Crossman: Without their contributions in taxes and the anonymous contributions of many of them, we would not exist in a form that bears any resemblance to the entirely pleasant and well-provided-for lives we enjoy.

Fernald: Seasonal residents totally enrich our community. They bring the bigger world to us in person. They provide employment for caretakers, house painters, cleaners, cooks, and carpenters. They are a breath of fresh air. They are someone new with whom to interact after a long winter. They make me feel proud to be a part of the community that is so special to them too. Their homes are worth quite a bit of money and so, while our town’s mil rate is low, they still pay a lot in property taxes. Many of them are extremely generous when it comes to fund raising for various island non-profits. 

The burden is an increase in demand for services that we all need. There is more trash to handle, there is more need to provide mainland parking options, the ferries are more crowded, and there is a need for extra floats at the town docks during the summer. There is a strain on the EMTs and first responders.

Which brings us to the current Covid 19 situation, and circles us right around to your first question.

If anyone who has not been here this winter thinks they’ll just come to the island to find sanctuary from the virus, I would urge them not to come. Yes, they might pay more taxes than I do. Yes they have a right to be in any property they own. But they are endangering lives by coming here.

Most of the people on the island are trying not to leave, at all. We can order groceries from two local stores and so far we’ve been able to get most of what we need. If more people arrive that will just put more demand on our small suppliers.
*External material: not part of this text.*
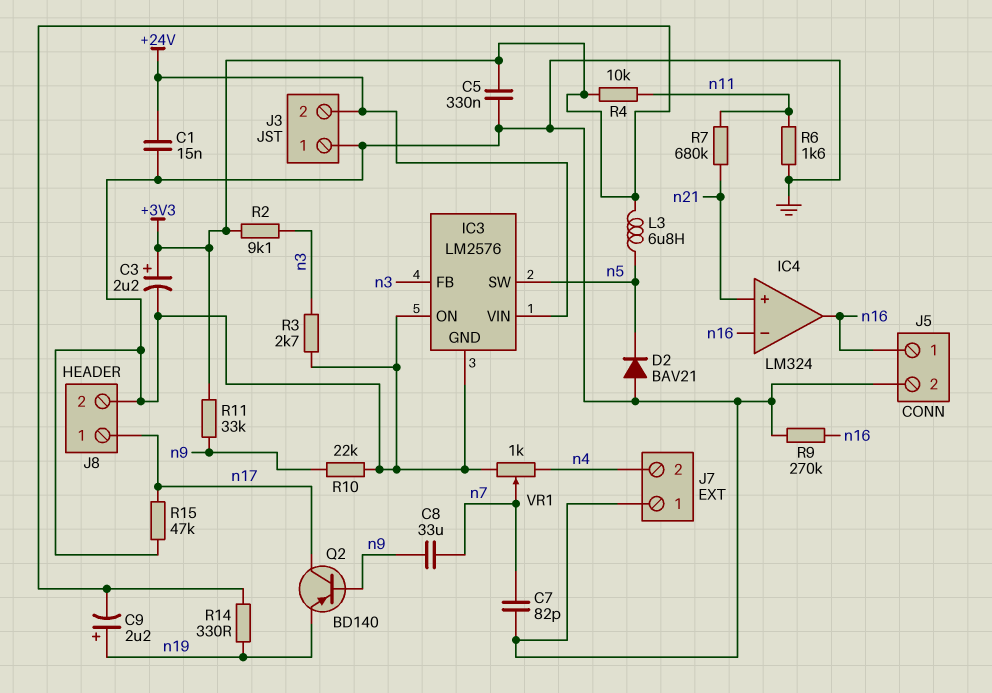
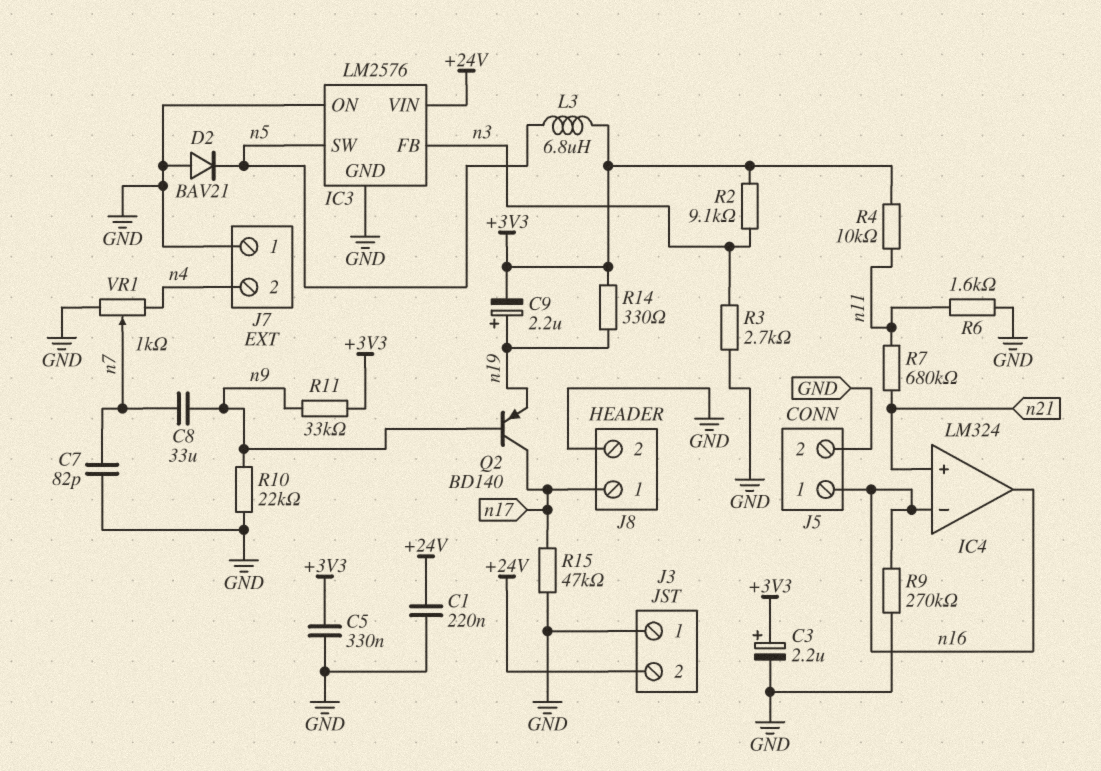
C1: 15nF (+24V, GND) -> 220nF (+24V, GND)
One grocer I talked to yesterday said she was having trouble getting things. Her supplier could give her 70 cases out of her order of 100 various cases of product. Seasonal residents in the time of Covid will put a burden on our food supply.

If this virus gets to our island it will no longer be a sanctuary for anyone. Most of us miss you and can’t wait to see you, but please don’t burden us with a visit at this time.

Naliboff: North Haven is particularly enmeshed with its summer community. Property taxes fund the school, donors provide crucial support to our community nonprofits, and many of us are employed as caretakers, landscapers, keyholders, servers, bartenders and cooks.

Many members of the summer community are artists, architects, authors, actors, or otherwise contribute to the island’s creative environment. And I’d be remiss if I didn’t mention the friendships we enjoy in the summer community as well, people whose arrival we look forward to each year. My daughter, too, loves and misses her summer friends dearly.

Most challengingly—and this isn’t indicative of the whole summer community by any means—is the classist attitude that a few have towards year-rounders. I’ve been told that I’m “not a theater professional,” my husband’s musicianship has been called into question because he certainly couldn’t be a classical musician (he is), and in the many years I spent as a server, bartender, and cook I encountered probably the same level of obnoxious behavior as a server, bartender or cook does anywhere.

Boors are boors, on and off North Haven.